The move to offering content and monetisation platforms as a services (CPaaS/MPaas/CMPaaS – take your pick) has already garnered a lot of attention in telemedia land and the model of aggregating content, messaging, payments and even social and OTT engagement and marketing into a single solution is one that is already reshaping the industry.
Until now, these offerings have been put to MNOs and increasingly brands to help them ramp up their digital services for locked down consumers. Until now. Now SMEs are starting to take note of these platform-packaged offerings as a way of not only improving their own efficiency, but also bringing a levelling of the playing field when it comes to competing with the big boys.
The Internet has always had a democratising effect. Ecommerce, very early on, made it possible for a woman making her own jewellery in her back bedroom to be able to compete with the largest jewellers and brands.
As online marketing and technology got better, and as more big names invested in online, that playing field tilted again in favour of those with clout (and deep pockets). However, the shift to digital that the coronavirus pandemic has wrought worldwide has seen this shift shift again. And this time it isn’t just in ecommerce.
Across the board, digital content and services are where everyone is heading for entertainment and, increasingly, inspiration and education. While big brands and telcos has been quick to tap into these CPaaS plaform offerings to get ahead of the curve, they also make it easier for much smaller and more niche businesses to also start to tap into the movement.
By the PaaS model’s very nature, it is a commoditised offering that can be something of a pick and mix. While there are economies of scale for big players, smaller businesses are also seeing that they too can play through buying just some of the parts that are on offer from these platforms.
SMEs can also start to look at whether it is effective to have content and gaming, or mobile payments. They can also look at these platforms as a key way to add messaging and engagement through WhatsApp, other OTT services and, even, RCS.
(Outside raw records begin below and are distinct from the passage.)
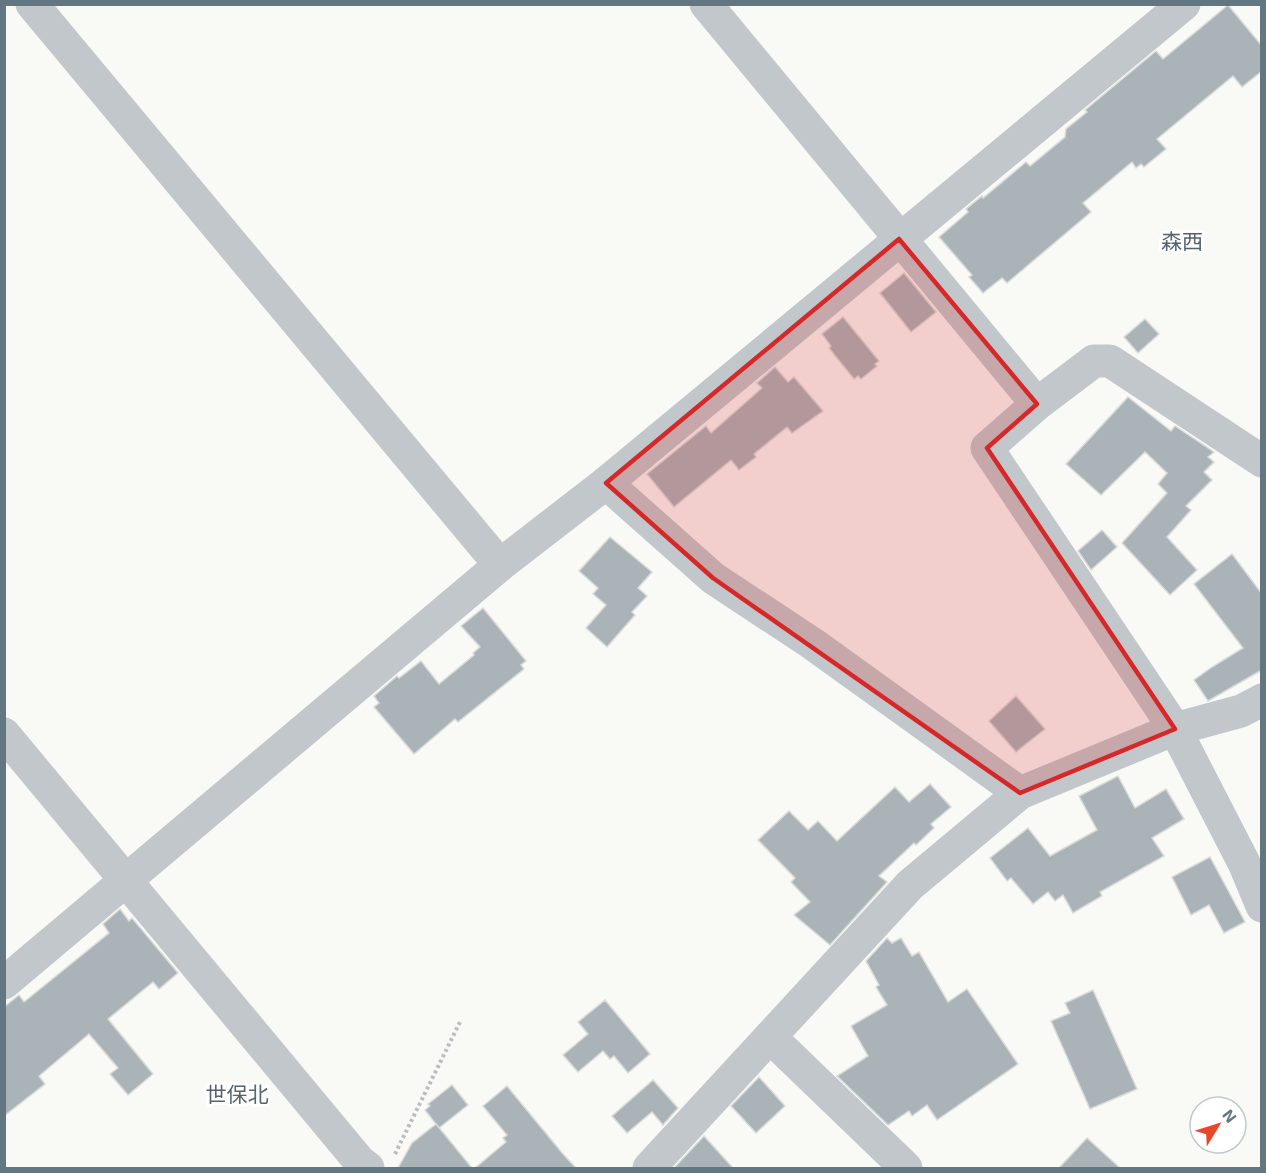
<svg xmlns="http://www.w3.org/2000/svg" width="1266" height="1173" font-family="'Exo 2','Noto Sans JP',sans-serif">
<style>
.building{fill:#a9b3b8;stroke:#dbdbd9;stroke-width:1.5}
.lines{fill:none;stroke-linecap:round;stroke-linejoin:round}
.path{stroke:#babec1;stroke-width:4;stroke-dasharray:3 3;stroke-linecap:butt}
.minor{stroke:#c2c7cb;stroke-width:33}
.marked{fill:#d62828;fill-opacity:0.2;stroke:#d62828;stroke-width:4.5;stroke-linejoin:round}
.labels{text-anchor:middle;stroke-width:6;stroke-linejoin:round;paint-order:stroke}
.quarter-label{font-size:21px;fill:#55646d;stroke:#fff}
</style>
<rect width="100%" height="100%" fill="#f9f9f6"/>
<g class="building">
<path d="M1228 5 1262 46V71L1242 87 1233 76 1157 139 1166 149 1144 167 1141 164 1136 168 1132 162 1083 203 1091 212 1007 283 1002 278 983 293 969 277 972 275 939 237 968 212 966 209 982 196 983 198 1026 162 1030 166 1065 137 1066 129 1087 112 1085 110 1156 51 1163 59Z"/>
<path d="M904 273 936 312 911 332 880 293Z"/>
<path d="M843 317 879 361 875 364 877 366 861 379 858 376 854 379 829 348 831 346 822 334Z"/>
<path d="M1145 319 1159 334 1138 353 1124 337Z"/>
<path d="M775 367 788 382 794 377 823 411 792 433 787 427 754 454 756 457 739 470 731 460 674 507 647 474 706 426 711 433 762 388 757 383Z"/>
<path d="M1128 397 1171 431 1175 426 1214 452 1208 457 1214 462 1204 472 1212 480 1186 506 1191 510 1167 537 1197 570 1170 595 1122 543 1167 493 1158 484 1167 473 1145 452 1101 495 1066 464Z"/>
<path d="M1102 530 1117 547 1091 570 1078 551Z"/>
<path d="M610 537 652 572 638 588 647 596 632 612 635 615 607 647 586 628 606 605 593 594 598 588 579 571Z"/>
<path d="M1232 554 1262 594V673L1260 671 1208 701 1194 680 1212 667 1243 648 1194 584Z"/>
<path d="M483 608 526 661 521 665 524 669 458 722 455 719 414 754 374 707 379 703 374 696 397 676 399 678 421 661 439 684 474 655 473 653 480 647 461 626Z"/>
<path d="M1016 696 1045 729 1016 752 989 721Z"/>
<path d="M1118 776 1135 808 1166 789 1184 819 1152 838 1164 856 1100 892 1102 896 1073 913 1063 895 1055 901 1048 892 1033 904 1011 878 1007 881 990 858 1028 828 1050 856 1097 830 1079 796Z"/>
<path d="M930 784 951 807 931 824 934 828 916 845 914 843 879 876 887 882 830 945 794 915 810 902 791 882 795 878 758 840 789 811 808 830 818 821 837 841 895 787 909 802Z"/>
<path d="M1210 857 1245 922 1224 933 1209 905 1191 915 1172 877Z"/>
<path d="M120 909 129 921 132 918 178 973 159 989 153 982 108 1019 153 1074 128 1095 110 1074 118 1068 89 1034 39 1076 45 1084 4 1116V1007L19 995 24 1002 109 933 103 924Z"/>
<path d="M887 938 892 943 901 938 912 956 919 952 948 1002 967 989 1018 1064 937 1120 927 1105 912 1116 909 1111 888 1125 837 1076 868 1056 851 1026 887 1005 876 987 879 985 866 961Z"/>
<path d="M1093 990 1137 1089 1090 1109 1051 1021 1070 1013 1065 1003Z"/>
<path d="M605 1000 650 1054 628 1073 614 1056 610 1059 603 1051 578 1072 563 1055 588 1034 578 1022Z"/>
<path d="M759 1077 785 1106 756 1133 731 1106Z"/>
<path d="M653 1080 678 1108 663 1125 652 1112 627 1133 612 1116Z"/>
<path d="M452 1085 468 1105 439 1128 425 1110 430 1106 428 1104Z"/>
<path d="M507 1086 563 1154 576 1168H475L506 1142 503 1138 507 1135 483 1106Z"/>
<path d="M436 1124 472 1168H398L412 1143Z"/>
<path d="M704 1136 733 1168H674Z"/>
<path d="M1087 1138 1120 1168H1059Z"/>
</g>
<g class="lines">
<path class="path" d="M395 1154 460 1022"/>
<g class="minor">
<path d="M32 4 500 565"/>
<path d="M706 4 1037 404"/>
<path d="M1262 461 1110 361H1094L1037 404 987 448 1175 729 1244 863 1262 906"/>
<path d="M606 483 713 578 813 644 1020 793"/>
<path d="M4 734 360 1162 368 1168"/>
<path d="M4 983 500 565 606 483 1184 4"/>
<path d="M770 1037 906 1168"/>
<path d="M649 1168 910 885 1020 793 1175 729 1241 711 1262 700"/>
</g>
</g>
<path class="marked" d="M899 239 1037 404 987 448 1175 729 1020 793 713 578 606 483Z"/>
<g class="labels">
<g class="quarter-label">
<text x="1182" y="249">森西</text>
<text x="237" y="1102">世保北</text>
</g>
</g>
<rect width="1266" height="1173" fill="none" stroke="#637782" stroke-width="12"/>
<g transform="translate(1218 1125) rotate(52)"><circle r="28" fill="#ffffff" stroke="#c1c9cd" stroke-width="1.5"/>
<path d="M0-4.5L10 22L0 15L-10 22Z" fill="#e94727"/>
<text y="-9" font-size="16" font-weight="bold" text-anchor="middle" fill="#637782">N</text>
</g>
</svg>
In fact, communications Platform as a Service (CPaaS) are forecast to exhibit exponential growth between 2021 and 2031, with the market projected to reach US$ 5.28bn by the end of 2021, according to a study by an ESOMAR-certified market research and consulting firm.
It suggests that the US will remain a highly lucrative market for CPaaS, accounting for nearly 86% of the market in North America, while growth in UK will happen at an impressive pace. In 2021, the market is expected to register 15.7% YoY growth in the UK. Germany and France will also exhibit considerably high demand for CPaaS.
This chimes with the moves being seen to add not only comms services, but also content and everything else as a platform model, driven by the need to move fast as consumer habits morph in the Covid-19 era.
And where CPaaS had been viewed as a lucrative market for telemedia players looking to service the MNOs and larger brands, suddenly there is an opportunity now to open this up to many more businesses indeed.
Suddenly we are now not just looking at a trend that will spread across the industry, but perhaps we are witnessing a fundamental change in how all the services telemedia companies offer are delivered and deployed – as well as who uses them. This could, in fact, mark the very shift to making these things mainstream that the industry has so long craved.